Providing additional food assistance to families with children through P-EBT and other programs is critical to mitigating the deepening racial and ethnic disparities resulting from COVID-19. Like many of the pandemic’s other devastating consequences, food insecurity isn’t affecting all groups equally. Food insecurity during the crisis is far more common among black (29 percent) and Hispanic (34 percent) families than white families (18 percent).

P-EBT is especially important for the 1.9 million families with school-age children who haven’t received a SNAP benefit increase during the pandemic because they were already poor enough to receive the maximum SNAP benefit. Without P-EBT benefits to compensate for missed school meals, many of the poorest families with children — a group that consists disproportionately of families of color, due to the impact of historical racism and ongoing discrimination — are receiving less food assistance during the pandemic than they did before.

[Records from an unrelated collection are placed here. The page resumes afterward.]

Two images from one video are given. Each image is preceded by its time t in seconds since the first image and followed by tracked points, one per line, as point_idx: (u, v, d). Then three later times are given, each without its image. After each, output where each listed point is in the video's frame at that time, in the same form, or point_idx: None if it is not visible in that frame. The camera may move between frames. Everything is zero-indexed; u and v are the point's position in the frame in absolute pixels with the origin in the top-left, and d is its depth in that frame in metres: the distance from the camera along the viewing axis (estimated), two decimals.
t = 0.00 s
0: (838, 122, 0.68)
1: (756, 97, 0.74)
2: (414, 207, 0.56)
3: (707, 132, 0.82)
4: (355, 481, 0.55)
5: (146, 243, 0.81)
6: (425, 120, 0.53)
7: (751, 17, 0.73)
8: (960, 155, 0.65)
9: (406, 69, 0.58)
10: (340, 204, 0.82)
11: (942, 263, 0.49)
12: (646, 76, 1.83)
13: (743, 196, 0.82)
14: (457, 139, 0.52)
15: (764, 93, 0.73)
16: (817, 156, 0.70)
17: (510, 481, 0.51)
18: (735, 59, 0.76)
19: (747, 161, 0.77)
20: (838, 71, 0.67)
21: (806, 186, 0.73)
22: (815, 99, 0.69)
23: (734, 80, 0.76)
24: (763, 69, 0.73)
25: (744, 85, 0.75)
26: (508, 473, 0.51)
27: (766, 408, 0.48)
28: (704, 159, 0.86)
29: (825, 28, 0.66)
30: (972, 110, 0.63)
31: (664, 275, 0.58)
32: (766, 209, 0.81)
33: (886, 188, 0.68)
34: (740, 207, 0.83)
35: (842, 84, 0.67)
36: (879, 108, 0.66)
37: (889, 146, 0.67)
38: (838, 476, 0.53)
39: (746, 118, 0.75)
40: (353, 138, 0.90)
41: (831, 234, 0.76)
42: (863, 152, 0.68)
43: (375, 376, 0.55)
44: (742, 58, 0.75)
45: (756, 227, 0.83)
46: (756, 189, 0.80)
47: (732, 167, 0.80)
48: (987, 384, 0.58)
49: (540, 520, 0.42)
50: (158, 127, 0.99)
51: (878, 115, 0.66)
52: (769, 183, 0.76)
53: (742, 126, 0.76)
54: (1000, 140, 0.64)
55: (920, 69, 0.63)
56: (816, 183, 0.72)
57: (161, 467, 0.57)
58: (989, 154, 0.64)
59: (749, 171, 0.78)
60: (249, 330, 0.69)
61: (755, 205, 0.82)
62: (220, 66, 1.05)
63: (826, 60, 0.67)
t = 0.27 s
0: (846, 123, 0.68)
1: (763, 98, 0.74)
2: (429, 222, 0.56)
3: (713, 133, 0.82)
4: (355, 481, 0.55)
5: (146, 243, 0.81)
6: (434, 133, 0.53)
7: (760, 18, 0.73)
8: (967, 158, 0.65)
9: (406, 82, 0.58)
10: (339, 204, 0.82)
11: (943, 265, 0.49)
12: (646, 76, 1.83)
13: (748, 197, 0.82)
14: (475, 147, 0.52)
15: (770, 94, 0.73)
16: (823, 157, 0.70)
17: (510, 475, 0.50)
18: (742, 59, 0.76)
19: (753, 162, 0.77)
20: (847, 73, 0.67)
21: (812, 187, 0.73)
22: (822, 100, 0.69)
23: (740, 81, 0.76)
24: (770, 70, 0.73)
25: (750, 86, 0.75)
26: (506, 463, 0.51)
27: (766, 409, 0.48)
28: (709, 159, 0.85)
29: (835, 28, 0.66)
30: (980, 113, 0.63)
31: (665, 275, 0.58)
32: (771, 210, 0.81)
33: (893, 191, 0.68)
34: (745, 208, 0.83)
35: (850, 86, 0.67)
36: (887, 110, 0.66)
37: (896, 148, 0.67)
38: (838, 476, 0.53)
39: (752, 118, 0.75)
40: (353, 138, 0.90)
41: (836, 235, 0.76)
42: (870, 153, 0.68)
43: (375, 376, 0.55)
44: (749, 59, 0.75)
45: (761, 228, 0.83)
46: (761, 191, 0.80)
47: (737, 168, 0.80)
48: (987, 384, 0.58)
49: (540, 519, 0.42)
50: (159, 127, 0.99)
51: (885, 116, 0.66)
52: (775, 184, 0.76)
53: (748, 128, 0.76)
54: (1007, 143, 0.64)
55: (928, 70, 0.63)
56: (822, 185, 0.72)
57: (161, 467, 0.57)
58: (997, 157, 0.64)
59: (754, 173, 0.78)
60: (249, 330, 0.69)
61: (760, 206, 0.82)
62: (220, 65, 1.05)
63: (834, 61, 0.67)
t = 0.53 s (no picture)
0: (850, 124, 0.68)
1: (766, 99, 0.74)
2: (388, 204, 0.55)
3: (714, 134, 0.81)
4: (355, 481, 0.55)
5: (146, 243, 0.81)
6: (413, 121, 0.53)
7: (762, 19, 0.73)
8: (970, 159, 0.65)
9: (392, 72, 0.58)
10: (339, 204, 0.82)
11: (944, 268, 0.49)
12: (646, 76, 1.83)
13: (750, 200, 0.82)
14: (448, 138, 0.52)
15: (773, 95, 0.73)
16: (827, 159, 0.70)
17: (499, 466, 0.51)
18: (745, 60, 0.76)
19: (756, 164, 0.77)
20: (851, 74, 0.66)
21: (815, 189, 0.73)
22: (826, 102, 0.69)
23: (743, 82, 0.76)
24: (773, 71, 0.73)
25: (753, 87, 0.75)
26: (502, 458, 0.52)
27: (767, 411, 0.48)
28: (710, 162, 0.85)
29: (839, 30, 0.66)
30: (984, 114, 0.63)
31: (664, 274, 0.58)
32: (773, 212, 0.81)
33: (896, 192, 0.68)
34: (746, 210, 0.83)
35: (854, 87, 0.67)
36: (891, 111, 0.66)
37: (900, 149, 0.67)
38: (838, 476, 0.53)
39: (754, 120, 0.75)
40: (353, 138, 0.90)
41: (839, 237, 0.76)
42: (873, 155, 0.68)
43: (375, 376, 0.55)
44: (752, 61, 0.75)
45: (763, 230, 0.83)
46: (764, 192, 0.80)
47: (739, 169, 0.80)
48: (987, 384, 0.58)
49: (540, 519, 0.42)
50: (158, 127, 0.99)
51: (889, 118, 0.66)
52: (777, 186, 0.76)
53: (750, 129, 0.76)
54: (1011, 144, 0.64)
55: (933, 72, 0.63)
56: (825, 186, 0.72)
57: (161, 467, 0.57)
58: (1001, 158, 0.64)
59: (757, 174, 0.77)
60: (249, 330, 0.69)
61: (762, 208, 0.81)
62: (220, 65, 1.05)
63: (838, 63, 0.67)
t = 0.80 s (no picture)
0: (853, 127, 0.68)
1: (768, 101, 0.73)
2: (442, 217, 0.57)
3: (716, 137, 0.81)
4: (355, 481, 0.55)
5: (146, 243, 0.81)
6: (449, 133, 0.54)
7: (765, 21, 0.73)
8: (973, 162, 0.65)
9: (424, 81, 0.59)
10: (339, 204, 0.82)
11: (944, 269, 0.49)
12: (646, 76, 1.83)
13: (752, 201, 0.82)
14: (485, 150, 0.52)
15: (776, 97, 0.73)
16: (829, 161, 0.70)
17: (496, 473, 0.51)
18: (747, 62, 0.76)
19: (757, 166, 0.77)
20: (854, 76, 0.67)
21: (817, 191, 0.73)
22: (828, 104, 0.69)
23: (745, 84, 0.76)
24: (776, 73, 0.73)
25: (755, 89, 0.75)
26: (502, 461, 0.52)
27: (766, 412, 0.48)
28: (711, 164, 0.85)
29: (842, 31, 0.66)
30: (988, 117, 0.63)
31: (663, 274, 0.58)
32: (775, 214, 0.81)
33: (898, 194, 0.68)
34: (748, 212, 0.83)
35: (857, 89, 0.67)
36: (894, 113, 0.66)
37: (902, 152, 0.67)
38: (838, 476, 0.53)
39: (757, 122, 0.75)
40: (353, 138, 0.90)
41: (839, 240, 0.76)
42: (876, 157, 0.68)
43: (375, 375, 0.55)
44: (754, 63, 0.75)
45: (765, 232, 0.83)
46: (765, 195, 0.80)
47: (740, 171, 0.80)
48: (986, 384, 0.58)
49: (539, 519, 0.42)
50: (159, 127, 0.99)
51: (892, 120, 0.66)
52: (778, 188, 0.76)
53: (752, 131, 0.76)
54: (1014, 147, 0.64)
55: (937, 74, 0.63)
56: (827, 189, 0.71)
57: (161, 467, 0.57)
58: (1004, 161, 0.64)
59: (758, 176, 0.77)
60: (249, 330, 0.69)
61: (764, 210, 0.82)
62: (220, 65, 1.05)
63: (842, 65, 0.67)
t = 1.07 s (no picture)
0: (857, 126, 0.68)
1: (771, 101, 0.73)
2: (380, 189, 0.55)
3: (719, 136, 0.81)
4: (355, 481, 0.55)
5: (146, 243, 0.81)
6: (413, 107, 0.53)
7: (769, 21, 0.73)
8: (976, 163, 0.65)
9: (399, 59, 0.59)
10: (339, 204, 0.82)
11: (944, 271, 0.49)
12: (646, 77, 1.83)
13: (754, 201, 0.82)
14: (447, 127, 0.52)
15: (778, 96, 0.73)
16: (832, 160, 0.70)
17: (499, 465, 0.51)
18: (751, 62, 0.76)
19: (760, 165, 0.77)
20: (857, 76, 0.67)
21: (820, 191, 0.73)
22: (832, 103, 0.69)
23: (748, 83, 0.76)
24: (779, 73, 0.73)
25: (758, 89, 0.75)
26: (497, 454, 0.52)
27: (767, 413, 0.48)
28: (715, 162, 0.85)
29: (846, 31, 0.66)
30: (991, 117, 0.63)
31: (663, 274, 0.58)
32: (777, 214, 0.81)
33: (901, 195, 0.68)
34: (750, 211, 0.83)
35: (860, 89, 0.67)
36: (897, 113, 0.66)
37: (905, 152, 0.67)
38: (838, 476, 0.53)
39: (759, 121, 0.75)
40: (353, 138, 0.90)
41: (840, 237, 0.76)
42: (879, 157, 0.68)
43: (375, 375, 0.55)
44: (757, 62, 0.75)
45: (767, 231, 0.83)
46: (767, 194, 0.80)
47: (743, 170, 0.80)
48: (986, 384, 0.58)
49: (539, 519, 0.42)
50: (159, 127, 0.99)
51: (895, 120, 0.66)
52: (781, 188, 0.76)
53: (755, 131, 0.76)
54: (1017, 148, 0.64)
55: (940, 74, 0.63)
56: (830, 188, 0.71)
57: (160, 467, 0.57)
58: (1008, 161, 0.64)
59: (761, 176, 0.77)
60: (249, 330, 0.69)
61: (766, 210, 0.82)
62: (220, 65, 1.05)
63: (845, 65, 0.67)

For all these reasons, the 2.2 million children in the remaining eight states must receive P-EBT benefits. Some of these states have submitted plans to operate programs and others are working on applications, but it’s not clear whether every state intends to apply. If these states don’t ultimately provide P-EBT benefits, the families in question will lose out on about $114 per child for each month that a school is closed.

Launching a P-EBT program can prove challenging. States must compare databases across multiple programs and school districts to identify eligible children, obtain accurate addresses, load cards, and mail them. All that takes time, which is why states moved slowly in getting these programs going. But states can surmount these challenges, and all states must adopt this option to get additional food assistance to eligible children. Food insecurity among children is no small matter — it demands our leaders’ action.

Moreover, now that most states have launched P-EBT, federal policymakers should extend this highly efficient method of delivering food assistance to younger children, into the summer, and then into the next school year if necessary because of continued school and child care disruptions.